Lurked here for a while but am having a problem and I thought of you guys.

So just over a year ago my H had an EA with a woman online. Figured it out the day that my parents came for a visit what was happening, looked at his email and bam there it was. 

Now we had a bump or two but he was very interested in reconciliation. He did all of the things recommended here, still lets me see his phone, email etc at any time. Now I'm a geek so I know he could easily get a new email and hide it at work etc but he seems genuine and has in the last year won me back. Now I'm not saying we are perfect we make each other crazy here and there but we talk more.

So yay, what could be the problem?

I live online. We moved two years ago and I have no friends here and all of my friends are online. I have tried to make friends but being a geek I'm kind of shy and different from a lot of the people here. So the OW is in our online community.

She shows up in my twitter feed, as friends retweet her, she posts on the forums because she has no shame and probably wants to torture me. My husband has limited his exposure hugely to make me feel better, he has informed her (ccing me) that she is not to have anything to do with us at all. But she is still there and even retweets pictures of my H intermittently.

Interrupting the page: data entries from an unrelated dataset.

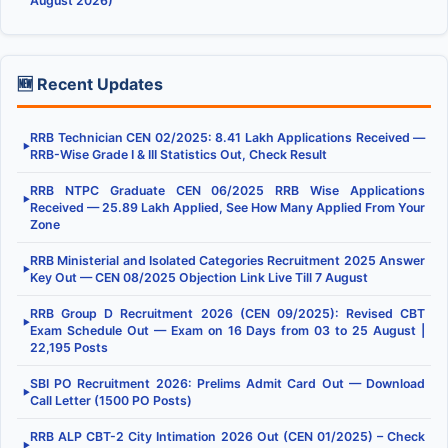
August 2026)
🆕 Recent Updates
RRB Technician CEN 02/2025: 8.41 Lakh Applications Received —
▶
RRB-Wise Grade I & III Statistics Out, Check Result
RRB NTPC Graduate CEN 06/2025 RRB Wise Applications
▶
Received — 25.89 Lakh Applied, See How Many Applied From Your
Zone
RRB Ministerial and Isolated Categories Recruitment 2025 Answer
▶
Key Out — CEN 08/2025 Objection Link Live Till 7 August
RRB Group D Recruitment 2026 (CEN 09/2025): Revised CBT
▶
Exam Schedule Out — Exam on 16 Days from 03 to 25 August |
22,195 Posts
SBI PO Recruitment 2026: Prelims Admit Card Out — Download
▶
Call Letter (1500 PO Posts)
RRB ALP CBT-2 City Intimation 2026 Out (CEN 01/2025) – Check
▶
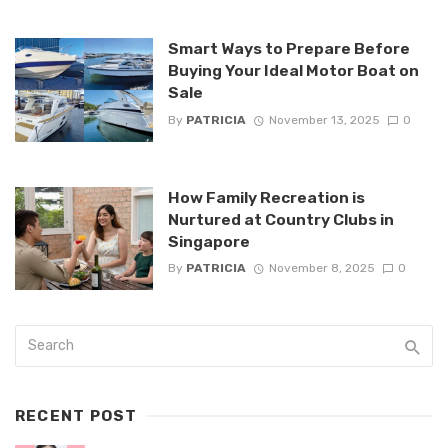
Smart Ways to Prepare Before
Buying Your Ideal Motor Boat on
Sale
By
PATRICIA
November 13, 2025
0
How Family Recreation is
Nurtured at Country Clubs in
Singapore
By
PATRICIA
November 8, 2025
0
RECENT POST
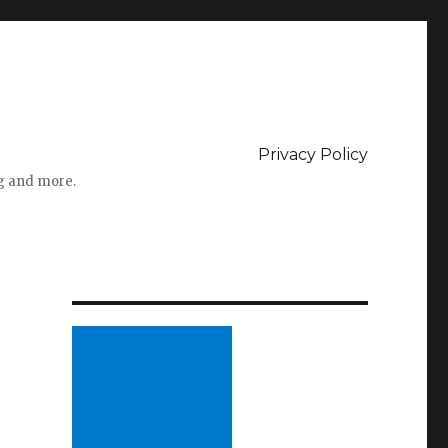
Privacy Policy
ng and more.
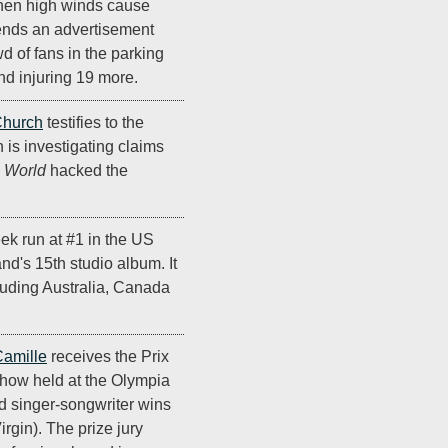
when high winds cause
sends an advertisement
d of fans in the parking
and injuring 19 more.
Church
testifies to the
 is investigating claims
e World
hacked the
ek run at #1 in the US
and's 15th studio album. It
cluding Australia, Canada
amille
receives the Prix
show held at the Olympia
d singer-songwriter wins
irgin). The prize jury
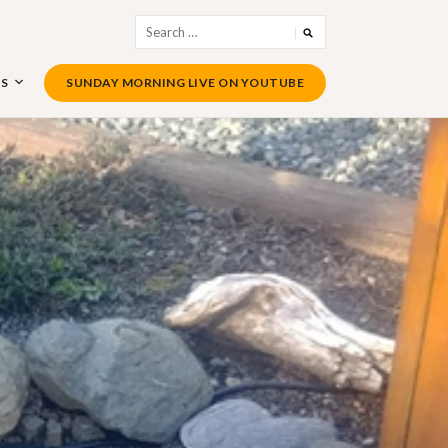
Search
for:
US
SUNDAY MORNING LIVE ON YOUTUBE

I've tried to just get over this person being there, our friends respecting her and I've even told a few close friends what happened (some cut her off some remained 'friendly' with her). 

I'm too the point of packing the whole thing in, quitting an online community that I love and is my sanity net because when someone mentions her, retweets her or quotes her it makes me nuts. And I don't like being nuts.

Short of her dying accidentally I don't see her going away. The level of absolute hate that I have for this person is not logical. 

How do I get past this, preferably without losing my online friends.


----------



## Mr Blunt (Jul 18, 2012)

1st Find another online community and PM your friends and tell them to join you there also. Tell them to make sure to not tell the OW.

2nd Email your friends and communicate that way----make sure everyone knows to leave out OW

3rd	*There are ways to get rid of absolute hate. *You are not the only one that has absolute hate and you can be helped substantially. If you cannot get rid of that absolute hate by yourself then get help from others NOW!! This is more important than your internet activities

If you do not get help then maybe you get some satisfaction out of hate.


----------